We will try a range of \( \tt{ntree} \) from 1 to 500 and \( \tt{mtry} \) taking typical values of \( p \), \( p/2 \), \( \sqrt{p} \). For Boston data, \( p = 13 \). We use an alternate call to \( \tt{randomForest} \) which takes \( \tt{xtest} \) and \( \tt{ytest} \) as additional arguments and computes test MSE on-the-fly. Test MSE of all tree sizes can be obtained by accessing \( \tt{mse} \) list member of \( \tt{test} \) list member of the model.
library(MASS)
library(randomForest)
## randomForest 4.6-7
## Type rfNews() to see new features/changes/bug fixes.
set.seed(1101)
# Construct the train and test matrices
train = sample(dim(Boston)[1], dim(Boston)[1]/2)

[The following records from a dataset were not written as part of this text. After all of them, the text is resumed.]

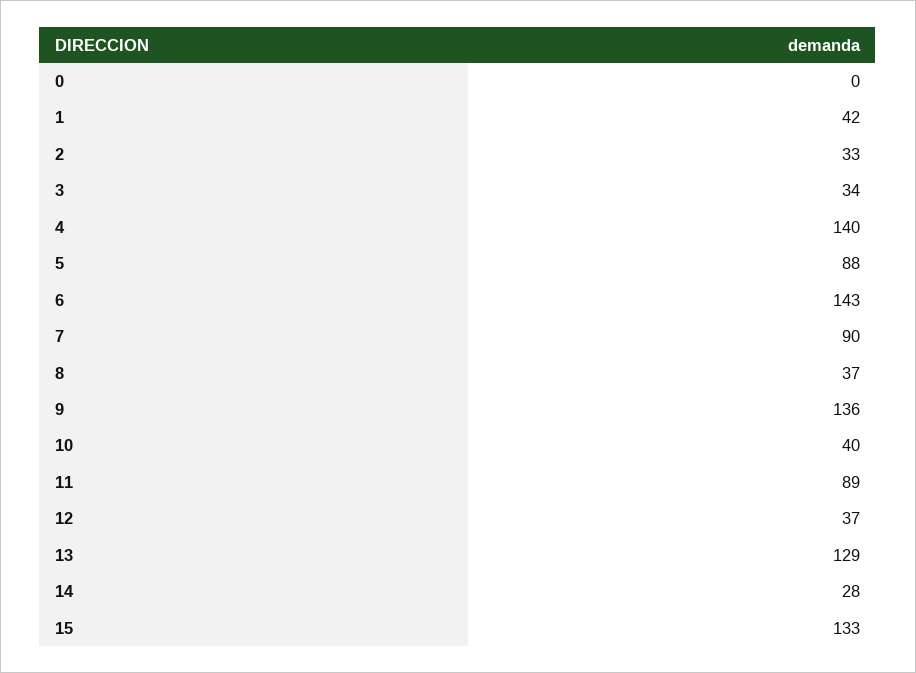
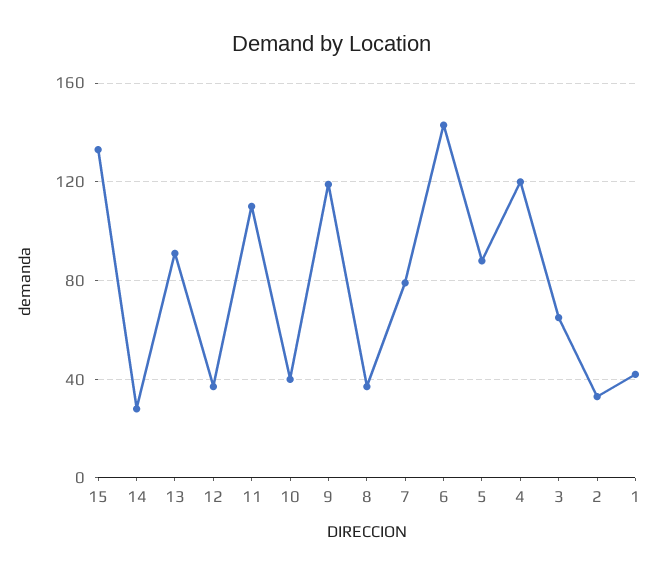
0: 0 -> none
3: 34 -> 65
4: 140 -> 120
7: 90 -> 80
9: 136 -> 120
11: 89 -> 110
13: 129 -> 90

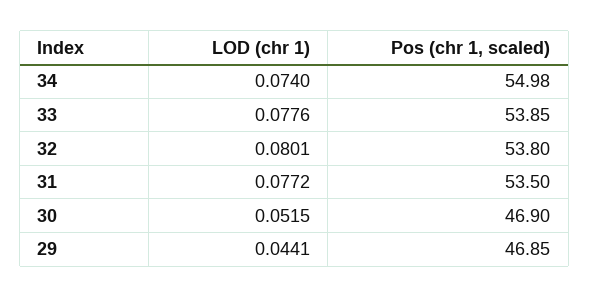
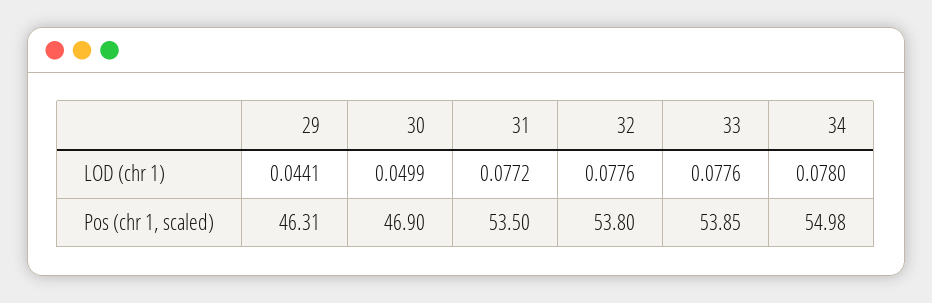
LOD (chr 1), 34: 0.074 -> 0.078
LOD (chr 1), 32: 0.0801 -> 0.0776
LOD (chr 1), 30: 0.0515 -> 0.0499
Pos (chr 1, scaled), 29: 46.85 -> 46.31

X.train = Boston[train, -14]
X.test = Boston[-train, -14]
Y.train = Boston[train, 14]
Y.test = Boston[-train, 14]
p = dim(Boston)[2] - 1
p.2 = p/2
p.sq = sqrt(p)
rf.boston.p = randomForest(X.train, Y.train, xtest = X.test, ytest = Y.test,
mtry = p, ntree = 500)
rf.boston.p.2 = randomForest(X.train, Y.train, xtest = X.test, ytest = Y.test,
mtry = p.2, ntree = 500)
rf.boston.p.sq = randomForest(X.train, Y.train, xtest = X.test, ytest = Y.test,
mtry = p.sq, ntree = 500)
plot(1:500, rf.boston.p$test$mse, col = "green", type = "l", xlab = "Number of Trees",
ylab = "Test MSE", ylim = c(10, 19))
lines(1:500, rf.boston.p.2$test$mse, col = "red", type = "l")
lines(1:500, rf.boston.p.sq$test$mse, col = "blue", type = "l")
legend("topright", c("m=p", "m=p/2", "m=sqrt(p)"), col = c("green", "red", "blue"),
cex = 1, lty = 1)
The plot shows that test MSE for single tree is quite high (around 18). It is reduced by adding more trees to the model and stabilizes around a few hundred trees. Test MSE for including all variables at split is slightly higher (around 11) as compared to both using half or square-root number of variables (both slightly less than 10).